Página
/---

Zona para Respiradores #13, por L. Lyra
Concerto Cósmico
(uma playlist inspirada na coluna / leia as colunas anteriores)
Quem tem medo do número 13 padece de triscaidecafobia. Uma taróloga me explica: o arcano 13 do tarot é a morte e significa transformação, um momento em que é preciso se desprender do que te trouxe até aquele instante. O famoso verso de Bob Dylan magnificamente melhorado por Caetano Veloso e Péricles Cavalcanti: “Risque outro fósforo, outra luz, outra cor”. Quem tem medo do número 13 ou quem tem medo da morte então tem medo de se transformar, ou das transformações que podem acontecer.

\---

Exercício
Devolva, sem nenhuma alteração, tudo o que vai da coluna desde "Quem tem medo do número 13 padece" até "que podem acontecer.". Os registros a seguir têm outra origem e não fazem parte da coluna.

Registros
/---

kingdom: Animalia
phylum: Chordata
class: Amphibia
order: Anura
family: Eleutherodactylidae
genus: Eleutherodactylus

\---

Resposta esperada
Quem tem medo do número 13 padece de triscaidecafobia. Uma taróloga me explica: o arcano 13 do tarot é a morte e significa transformação, um momento em que é preciso se desprender do que te trouxe até aquele instante. O famoso verso de Bob Dylan magnificamente melhorado por Caetano Veloso e Péricles Cavalcanti: “Risque outro fósforo, outra luz, outra cor”. Quem tem medo do número 13 ou quem tem medo da morte então tem medo de se transformar, ou das transformações que podem acontecer.